A cena l’invito per il Gourmet Dinner si consuma al Sirenetta Bistrot che lo Studio di Architettura Luca Scacchetti ha immaginato carico di storie e forme eleganti in ottone, legno di
rovere sabbiato e specchi decorati. Un bistrot di ricordi e memorie dove le Divine Creazioni di Surgital diventano, in collaborazione con La Madia Travelfood, autentiche cene d’autore
grazie al tocco di tre chef stellati romagnoli. Sabato Raffaele Liuzzi, della Locanda Liuzzi di Cattolica, ha impreziosito alla sua maniera triangoli di pesce spada, raviolotti con
polenta e montasio Dop, i garbugli e l’edizione limitata dei quadrelli di cacao con scorza d’arancia. Oggi Luigi Sartini del Ristorante Righi La Taverna di San Marino ha rielaborato i
fossatelli del Rubicone, balanzoni al parmigiano, ravioli con crema di ricotta di bufala e foglioline di spinaci. Domani ultimo round a cura di Vincenzo Cammerucci, del Lido Lido di
Cesenatico, con stricchetti all’uovo, panciotti con cappesante e gamberi dei mari del Nord e tortellini alla moda di Bologna. In abbinamento ai piatti una lista di ben 50 vini a cura
dell’Enoteca Regionale dell’Emilia Romagna e acqua Fonte Plose.

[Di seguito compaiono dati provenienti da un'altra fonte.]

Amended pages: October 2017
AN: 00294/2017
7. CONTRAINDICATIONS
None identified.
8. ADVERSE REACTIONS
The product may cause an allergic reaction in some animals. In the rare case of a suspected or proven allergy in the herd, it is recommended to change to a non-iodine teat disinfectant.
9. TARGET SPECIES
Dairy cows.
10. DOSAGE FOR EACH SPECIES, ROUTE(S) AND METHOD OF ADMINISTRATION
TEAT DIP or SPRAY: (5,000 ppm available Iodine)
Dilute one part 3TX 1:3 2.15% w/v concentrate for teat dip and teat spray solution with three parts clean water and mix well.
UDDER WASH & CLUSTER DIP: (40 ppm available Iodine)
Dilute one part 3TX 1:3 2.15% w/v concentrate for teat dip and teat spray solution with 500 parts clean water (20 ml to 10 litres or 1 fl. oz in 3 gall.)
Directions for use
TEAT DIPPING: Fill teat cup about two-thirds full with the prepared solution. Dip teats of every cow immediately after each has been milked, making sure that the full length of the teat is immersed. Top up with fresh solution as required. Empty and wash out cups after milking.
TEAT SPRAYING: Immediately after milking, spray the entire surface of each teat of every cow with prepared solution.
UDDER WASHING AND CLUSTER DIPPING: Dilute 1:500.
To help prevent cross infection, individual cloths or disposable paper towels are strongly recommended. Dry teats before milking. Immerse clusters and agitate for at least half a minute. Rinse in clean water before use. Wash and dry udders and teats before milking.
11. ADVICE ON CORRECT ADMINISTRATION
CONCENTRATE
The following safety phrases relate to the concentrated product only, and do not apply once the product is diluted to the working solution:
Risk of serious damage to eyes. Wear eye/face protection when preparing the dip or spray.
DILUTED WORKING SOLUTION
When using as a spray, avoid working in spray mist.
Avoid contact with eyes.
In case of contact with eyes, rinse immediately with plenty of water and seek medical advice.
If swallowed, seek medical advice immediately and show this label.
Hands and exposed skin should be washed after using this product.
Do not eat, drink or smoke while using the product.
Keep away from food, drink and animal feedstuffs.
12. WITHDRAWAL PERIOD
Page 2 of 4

Dopo cena, sosta al Coffee Time di Costa Group che ha reinterpretato il tema del caffè con un ambiente che unisce il design ai materiali naturali tipici delle piantagioni con le
sedute in tronchi di legno e i divani ricoperti dai sacchi di juta. Alle degustazioni delle miscele La Tosteria vengono alternati incontri con esperti e dibattiti con i protagonisti e
gli appassionati di questa pregiata bevanda. Dalle esperienze internazionali di gusto e distribuzione fino al delizioso connubio tra cioccolato e caffè.

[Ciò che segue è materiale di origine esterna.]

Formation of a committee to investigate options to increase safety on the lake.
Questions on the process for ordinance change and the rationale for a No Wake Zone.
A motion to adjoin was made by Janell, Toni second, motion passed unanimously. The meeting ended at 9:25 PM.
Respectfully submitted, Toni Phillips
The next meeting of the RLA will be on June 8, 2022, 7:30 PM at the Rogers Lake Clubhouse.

E per concludere degnamente la giornata, di «Degustando», un momento di relax allo spazio After Dinner, dove la grappa è indiscussa protagonista, da conoscere meglio
sia come distillazione, sia come degustazione e assaporare nelle sue differenti provenienze – in collaborazione con i migliori produttori italiani, all’ANAG e alla rivista Locali Top
-anche in abbinamento al cioccolato.